At that point, I did not need to tell him why I was so sad anymore. He saw it, first hand. Apparently, my husband did not know he was my brother even though he had seen his pictures many times. He felt he was probably some man, who I had spoken with about my ordeal in his hands the day before, and that he had come to console me.How absurd!
I did not sleep in that house that night and never went back. I started the divorce process and in the end got the custody of my two children. I moved on with life and got another banking job. I put my all in the job and determined to do all my best to raise my kids alone, not minding whether their father sent in upkeep allowance or not.
On his part, I was told that he brought in another woman about one month after that, probably to show me that he did not care whether I left him or not. But marriage, at that time, was the last thing in my dictionary; after all I had gone through in the hands of my first love.
Some of his friends came to tell me that he behaved the way he did because he was insecure and was always telling them that his wife was too beautiful to be left at the mercy of tigers in the name of men.
To cut the story short, after eight years of staying without a man in my life, and after series of talks that I should get married again, in line with the dictates of my religion and to be emotionally balanced, I gave in to the pressure of a man, who had been disturbing me for over one year.

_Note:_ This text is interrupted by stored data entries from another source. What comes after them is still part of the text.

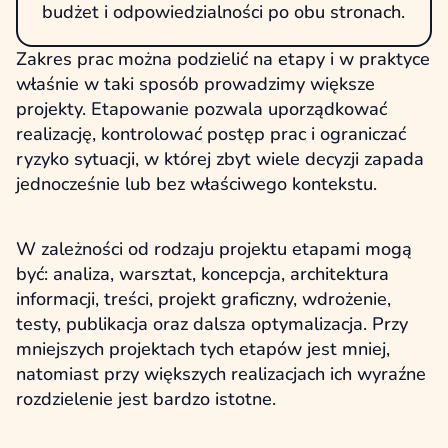
budżet i odpowiedzialności po obu stronach.
Zakres prac można podzielić na etapy i w praktyce
właśnie w taki sposób prowadzimy większe
projekty. Etapowanie pozwala uporządkować
realizację, kontrolować postęp prac i ograniczać
ryzyko sytuacji, w której zbyt wiele decyzji zapada
jednocześnie lub bez właściwego kontekstu.
W zależności od rodzaju projektu etapami mogą
być: analiza, warsztat, koncepcja, architektura
informacji, treści, projekt graficzny, wdrożenie,
testy, publikacja oraz dalsza optymalizacja. Przy
mniejszych projektach tych etapów jest mniej,
natomiast przy większych realizacjach ich wyraźne
rozdzielenie jest bardzo istotne.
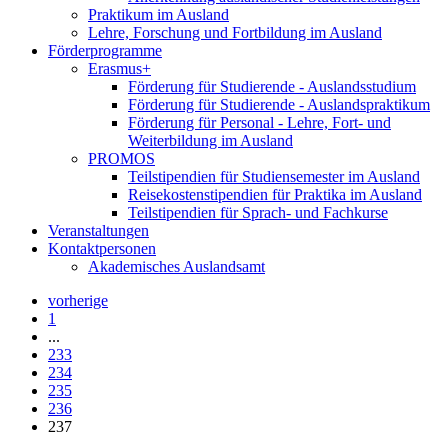
Praktikum im Ausland
Lehre, Forschung und Fortbildung im Ausland
Förderprogramme
Erasmus+
Förderung für Studierende - Auslandsstudium
Förderung für Studierende - Auslandspraktikum
Förderung für Personal - Lehre, Fort- und
Weiterbildung im Ausland
PROMOS
Teilstipendien für Studiensemester im Ausland
Reisekostenstipendien für Praktika im Ausland
Teilstipendien für Sprach- und Fachkurse
Veranstaltungen
Kontaktpersonen
Akademisches Auslandsamt
vorherige
1
...
233
234
235
236
237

He had a wife but told me that it would not affect our relationship and that she was already aware of his plans to take me for a wife and was in full support. I did not believe it at first until they started visiting me together.
I confided in my mother and one other friend because it was strange to me. But they said the woman was only trying to satisfy her husband and would rather have him bring in a good wife than threaten their union with dangerous relationships.
I agreed to marry him six months after he brought his wife to woo me, but declined to stay with them. I had my own apartment and was well paid. I rose fast to become a General Manager in my bank and left after about seven years to take up a United Nations appointment.
Marriage was easy for me at first because this new husband was not violent at all. He never hit me. He would come to my house for two weeks in a month and stay with the first wife for the remaining two weeks.
He had three children before we got married. I relocated my children to Canada after a while, when I completed my immigration documentation. But this was where my problem started.
My husband refused to understand why I did not include any of his children. I tried explaining to him that the process started a long time before then, but he said I was not treating his children like mine. I tried having children for him, but could not get pregnant.
To worsen my situation, he lost his main source of livelihood and everyone, including the senior wife, started depending on my income to survive. I was happy to do it because I knew it was only a matter of time for my husband to bounce back.
As hard as I tried to cater for everyone, however, I did not get the right encouragement. My husband started putting forward all sorts of demands for his children. He said I had to send them to Canada or the United States like my own children since I had refused to have a child for him. He began to say that I was deliberately taking pills to prevent pregnancy.
For him, he became a nagging child and suddenly started feeling insecure after eight years of marriage. He began to restrict my movement and monitor my calls. Up till now, he comes to my place without letting me know in advance, probably to catch me doing something untoward.
The senior wife, who had been noticing his actions, had begged me on several occasions to take it easy with him because he was passing through a painful phase in life. Inasmuch as I would love to do anything to ease my husband’s pains, I don’t think that I can endure his attitude towards me any longer.
He is behaving like a child that needs attention every minute of the day and complains about every step I take. Now, he smells my clothes and checks my undies whenever I return from work and has practically forced me to ensure he is on every trip with me outside the country.
I feel like quitting now, but close friends think I should endure because people may start counting husbands for me. Even if I leave, where do I go? I am confused. I need sincere advice.